What this exercise asks ->
[1] In the article on the Oracle case, which agency suspended IBM from contracting in March 2008, and for roughly how long?
[2] Continue the article on the Oracle GSA contract case after its final sentence, in the same style.

Text shown ->

- - - -

Shook says vendors should see the Oracle case as a warning.
“Companies need to be completely compliant and clear when negotiating a GSA contract,” he says. “They need to be careful to understand when the price reduction clause will apply. Not all contractors have been careful with disclosures and making sure they understand the price reduction clause and how it’s implemented.”
He adds that companies should test their own commercial sales practices by understanding all their sales factors, including whether or not sales people can reduce prices for certain customers.
As for Oracle, its fate is unclear.
“DoJ must think there is something there and a fairly good sized return on the litigation,” says a former government official, who requested anonymity because the official didn’t receive permission to talk about this issue. “This is bad for Oracle, particularly if a government’s debarment official decides to suspend or debar them pending the outcome of the litigation. A suspension or debarment could impact both their government and commercial sales adversely – just ask IBM about their experience last year.”
In March 2008, the Environmental Protection Agency suspended IBM from contracting for about a month.
A suspension is unlikely, however, because of the footprint Oracle has in the government, several experts say.
Shook and others say there are several things that could happen to the company.

- - - -

Supplied information ->

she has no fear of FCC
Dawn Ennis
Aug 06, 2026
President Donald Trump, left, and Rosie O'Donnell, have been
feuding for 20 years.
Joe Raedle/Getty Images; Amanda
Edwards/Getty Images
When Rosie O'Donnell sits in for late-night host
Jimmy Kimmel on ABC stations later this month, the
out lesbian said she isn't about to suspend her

- - - -

Responses for each task ->
[1] The Environmental Protection Agency suspended IBM for about a month.

[2]
Oracle could go to court and win the case. It could go to court, and lose and end up paying millions in damages and possibly face suspension or debarment. Or, Shook believes, Oracle eventually will settle the case and pay some kind of fine.
Oracle could face hundreds of millions of dollars in damages and fines. The False Claims Act says a guilty verdict could cost the company three times the amount of money the court finds the company defrauded the government of, as well as a penalty of $5,000 to $11,500 per claim.
“We have not seen any cases that have gone to trial of late on these allegations,” Shook says. “It certainly would be nice to see a case go to trial so a court could rule on the interpretation of the solicitation and requirements. We don’t have specific recent cases on that point so settlement, from a perspective of a contractor, always a possibility.”